Continued from The Good, The Bad, and The Hungry
We reluctantly drug our feet (and our Port-filled bellies) out the door of our Portuguese oasis clinging onto only the hope that our next destination would welcome us with seafood paella, Iberian ham, sweetened churros, and the smokey chorizo that Spain is famed for. And it did just that. We delighted over all the local eateries that delectably served up classic Spanish cuisine, satisfying our much anticipated hunger.
In addition to the classics, we also had some dishes that were — well, not so classic. Prior to our trip abroad I researched, read, studied, and salivated over all the suggested spots a die-hard food-lover should try. 337 year old tapas restaurants here, famous seafood restaurants there – we never skipped a beat. We even made reservations at La Alqueria — a restaurant of one of the world’s best chefs, Ferran Adria. Chef Adria is known for his highly acclaimed restaurant in Barcelona, El Bulli, in which he pushes the limits of cooking with mind-boggling, wacky food science (aka molecular gastronomy). Last year, he was named S.Pellegrino’s world’s best chef, as well as receiving the best chef of the decade award. So, who wouldn’t want to eat at his sister restaurant in the suburbs of Sevilla?!
After finagling our way into the packed out reservation list we set off for the restaurant which is housed in a luxurious hotel just on the outskirts of the city. We didn’t let the unassuming outside fool us, as we knew the inside was littered with perfectly mannered maitre d’s, knowledgable sommeliers, and gracefully dressed servers in pristine, crisp jackets and sharp white gloves. After being escorted to our table with an apéritif in hand, Grant was presented with the water menu. Not just any water menu, but a menu that was neatly coiled inside of a frozen glass tube which misted fog into the air as it was pulled out. Waters from around the world, flat vs still, expensive vs more expensive — they had more water than most places have wine.

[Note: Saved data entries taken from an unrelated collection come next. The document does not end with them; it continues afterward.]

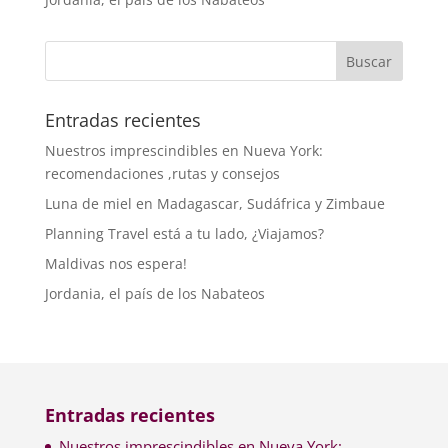
Entradas recientes
Nuestros imprescindibles en Nueva York:
recomendaciones ,rutas y consejos
Luna de miel en Madagascar, Sudáfrica y Zimbaue
Planning Travel está a tu lado, ¿Viajamos?
Maldivas nos espera!
Jordania, el país de los Nabateos
Entradas recientes
Nuestros imprescindibles en Nueva York:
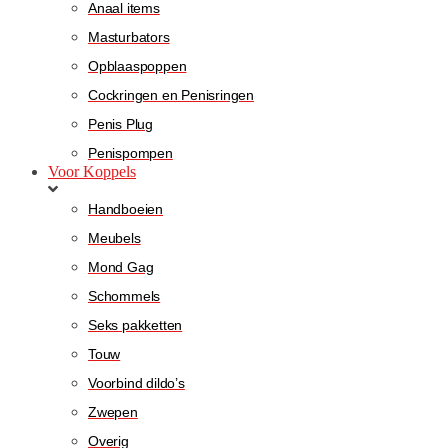
Anaal items
Masturbators
Opblaaspoppen
Cockringen en Penisringen
Penis Plug
Penispompen
Voor Koppels
Handboeien
Meubels
Mond Gag
Schommels
Seks pakketten
Touw
Voorbind dildo’s
Zwepen
Overig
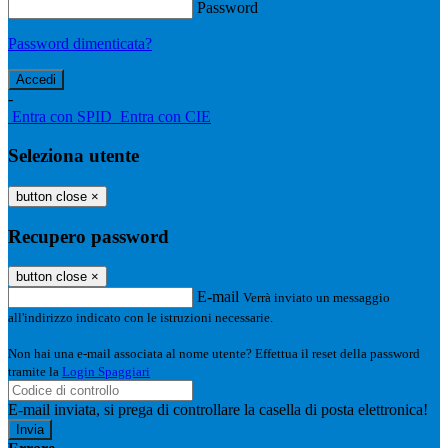
Password
Password dimenticata?
-
Entra con SPID
Entra con CIE
Seleziona utente
button close
×
Recupero password
button close
×
E-mail
Verrà inviato un messaggio
all'indirizzo indicato con le istruzioni necessarie.
Non hai una e-mail associata al nome utente? Effettua il reset della password
tramite la
Login Spaggiari
E-mail inviata, si prega di controllare la casella di posta elettronica!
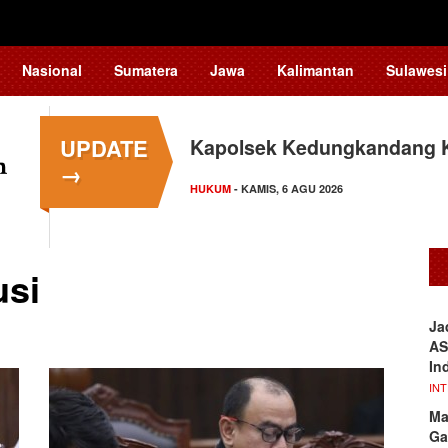
Nasional
Sumatera
Jawa
Kalimantan
Sulawesi
UPDATE
Kapolsek Kedungkandang Kl
→
HUKUM
- KAMIS, 6 AGU 2026
usi
Ja
AS
In
IN
Ma
Ga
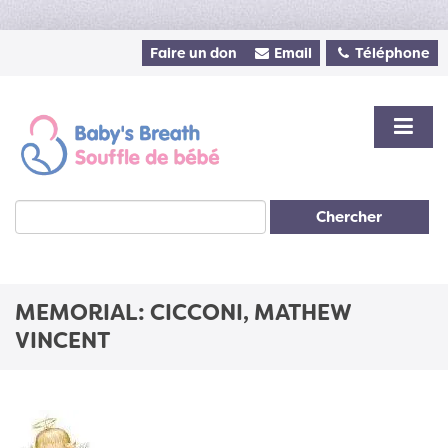
Faire un don
Email
Téléphone
Chercher
MEMORIAL: CICCONI, MATHEW
VINCENT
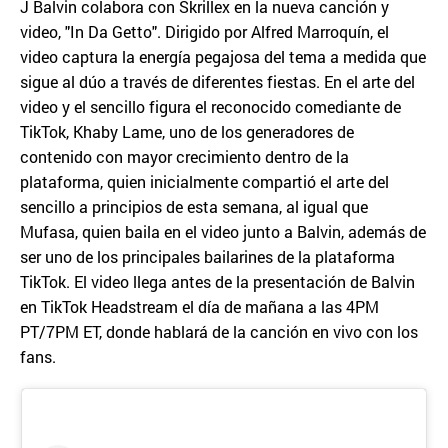
J Balvin colabora con Skrillex en la nueva canción y
video, "In Da Getto". Dirigido por Alfred Marroquín, el
video captura la energía pegajosa del tema a medida que
sigue al dúo a través de diferentes fiestas. En el arte del
video y el sencillo figura el reconocido comediante de
TikTok, Khaby Lame, uno de los generadores de
contenido con mayor crecimiento dentro de la
plataforma, quien inicialmente compartió el arte del
sencillo a principios de esta semana, al igual que
Mufasa, quien baila en el video junto a Balvin, además de
ser uno de los principales bailarines de la plataforma
TikTok. El video llega antes de la presentación de Balvin
en TikTok Headstream el día de mañana a las 4PM
PT/7PM ET, donde hablará de la canción en vivo con los
fans.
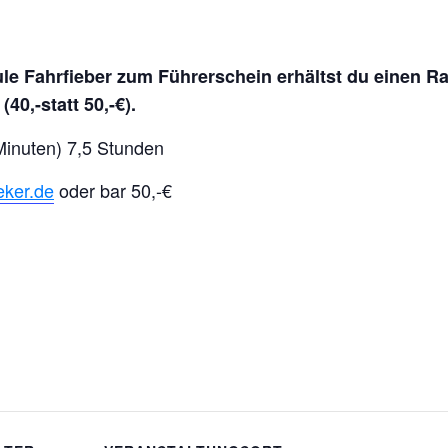
e Fahrfieber zum Führerschein erhältst du einen Ra
40,-statt 50,-€).
Minuten) 7,5 Stunden
eker.de
oder bar 50,-€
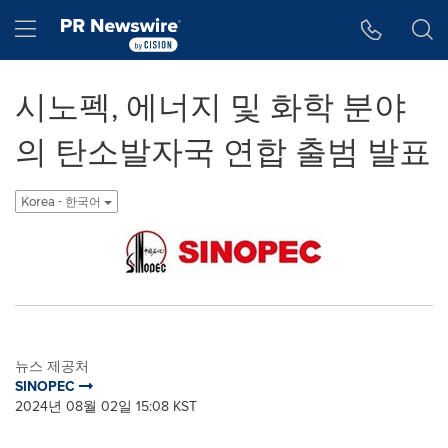
웹 접근성
Skip Navigation
Hamburger menu
시노펙, 에너지 및 화학 분야
의 탄소발자국 연합 출범 발표
Korea - 한국어
뉴스 제공처
SINOPEC
2024년 08월 02일 15:08 KST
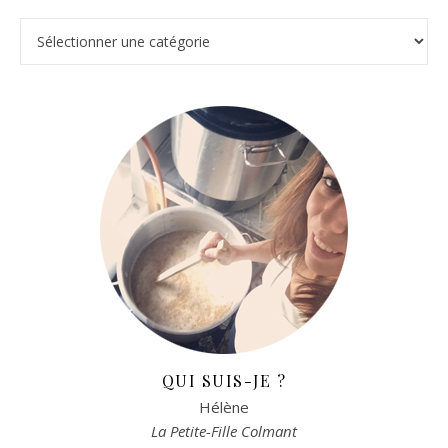
Catégories
QUI SUIS-JE ?
Hélène
La Petite-Fille Colmant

We began sipping on our posh H2O, as our first course of 15 was presented – spherical olives. For those of you top chef watchers, you’ll know that a spherical olive is a soft outer shell encapsulating an olive-ey liquid center that bursts into your mouth within contact. Followed by the olives were “mimic peanuts” and mojito soaked sugar cane for a twist on a traditional liquid cocktail.
Oyster and Marrow Tartare
Dish after dish continued pouring out as we ate each bite with total astonishment, pondering the intelligence behind the fine-tuned components. Razar Clams with Citrus Foam, Oyster and Marrow Tartare, Asparagus and Grapefruit with Mayonnaise Foam, and a frozen dessert that completely disappeared within 10 seconds of being placed on the table. “Eat this fast!” the server shouted to us.
Asparagus and Grapefruit with Mayonnaise Foam
As I sat there utterly enjoying each astounding bite, I began to fear that my dining partner was not. It was somewhere around the 11th course when I regretfully asked my husband what he thought. “Foam? You made me come to a restaurant where the water cost more than this trip itself, just to eat Foam?” I answered his question with a smirk as I knew he was finding just as much enjoyment out of the experience as I was. (Grant, deniably, loves to eat just like myself, and he has an enormous appetite to prove it.)
We wrapped up the night by oo-ing and ah-ing over the last few courses of a blood orange sorbet with sponge cake and freeze-dried chocolate and raspberry crackle pop (the spotty english translations led me to creating that title myself). We munched on the crackle pop while Grant continued to ask what we were really having for dinner. Although he complained for the entire cab ride home that 15 courses of foam did nothing but leave him starving, and has repeatedly replaced the word foam with anything associated with that night, I know that he secretly had one of the most amazing dining experiences that will never be forgotten, just as I did.